As praças e as ruas parecem desertas. Os serviços públicos são reduzidos aos serviços mínimos e essenciais, e são canceladas ou suspensas grande parte das competições desportivas e mesmo de manifestações culturais e religiosas. Os estabelecimentos comerciais subsistem apenas para o essencial e a produção industrial cai de forma acentuada. As quedas nas Bolsas atingem mesmo níveis históricos. Apenas os laboratórios, na busca de uma “vacina milagrosa”, trabalham a todo o vapor. E obviamente, os hospitais das regiões mais afectadas.
O cenário é de guerra, contra um inimigo mais ou menos invisível, mas que consegue ser fortemente assustador e até letal.
Uma boa parte das pessoas vive atormentada, com medo, desconfiada dos seus vizinhos, dos colegas de trabalho e até dos seus amigos. Ninguém sabe ao certo quem está infectado, quem transporta esse inimigo, o dito “coronavírus”, vindo lá da distante China. Obviamente, ninguém quer ficar com a “Covid-19”.
A própria União Europeia, cujo projecto de construção de uma Europa unida e solidária tem reconhecidamente prestado um contributo essencial para a manutenção da paz no espaço europeu nos últimos 70 anos, parece agora meio desorientada perante este inimigo, incapaz de tomar decisões verdadeiramente concertadas, de assumir a liderança da resolução do problema. E obviamente muito desconfortável, perante o encerramento de fronteiras de muitos dos seus Estados-membros, pois assenta uma boa parte do seu caminho na livre circulação de pessoas e bens no interior do seu território. Na verdade, a União Europeia não estava preparada para uma guerra como esta.
Nesta altura, todos os esforços devem ser canalizados para combater a propagação do vírus inimigo, para salvaguardar a saúde e a vida das pessoas.
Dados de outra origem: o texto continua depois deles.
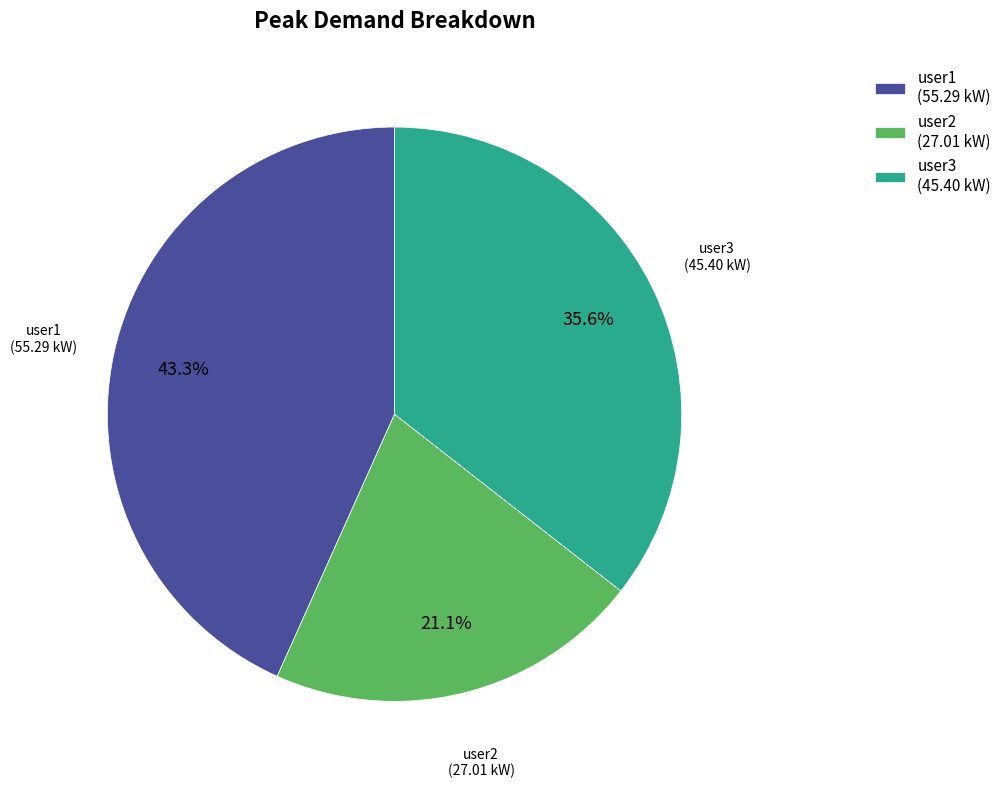

Which category has the smallest portion of the pie?

user2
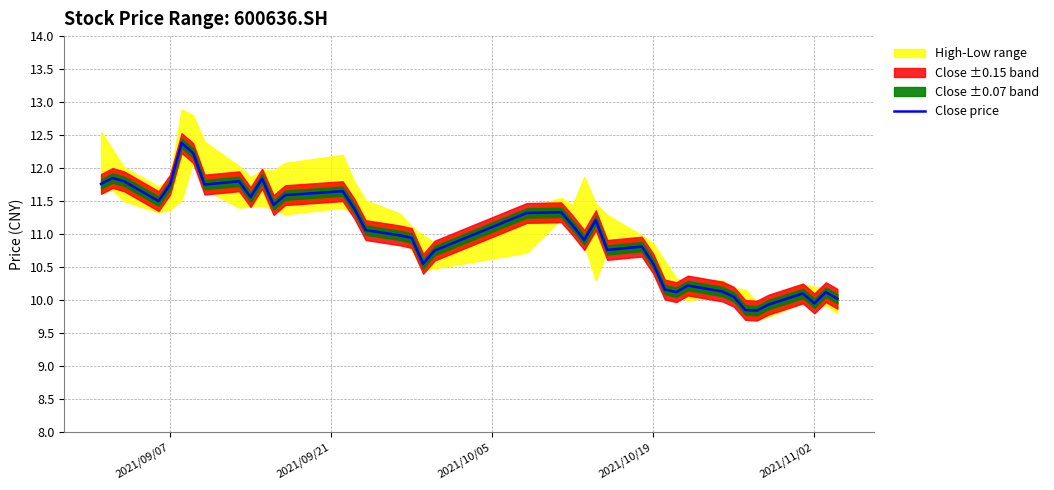

What is the lowest value of the Close price series?

9.8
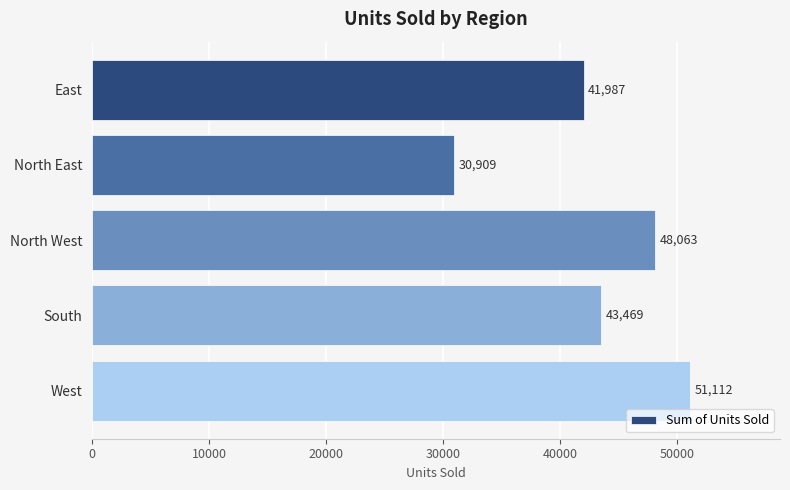

The value at North East is 47070. True or false?

False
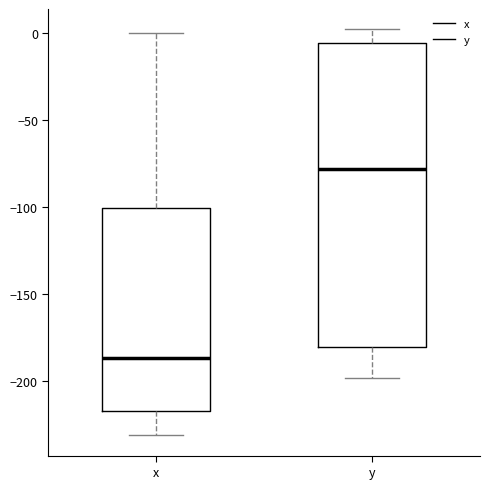

Where is the upper edge of the box for x on the y-axis? The values are not printed on the chart, so give them approximately, as read against the axis.

-100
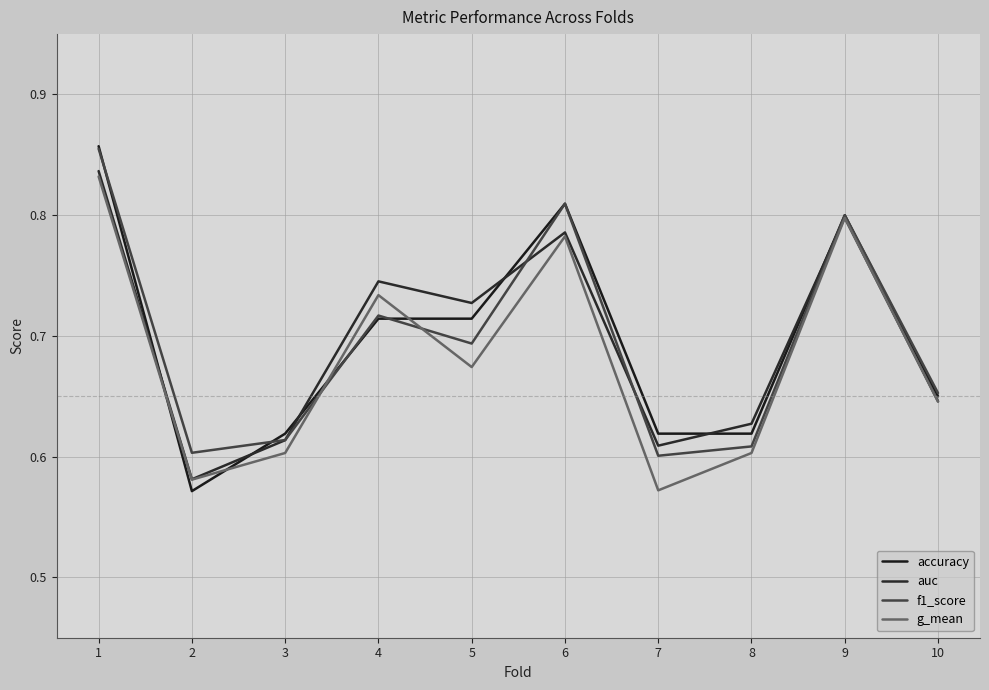

What is the maximum value for accuracy?

0.9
Não pode haver poupança ou descanso na concretização desta missão.
Mas terminada esta guerra, a União Europeia tem todo um trabalho a fazer, que não se pode limitar apenas à reconstrução económica dos seus Estados-membros, no sentido de se reinventar e preparar para desafios como aquele que estamos agora a viver, que ninguém garante que não se possam repetir no futuro.
A globalização e a evolução tecnológica aproximaram muito as pessoas e os territórios, trouxeram muitas e novas oportunidades, mas também trouxeram outros e novos problemas.
Não sei quanto tempo faltará para que o dito “coronavirus” seja totalmente aniquilado e regresse a paz. Mas estou convencido, que depois deste susto, o mundo será algo diferente.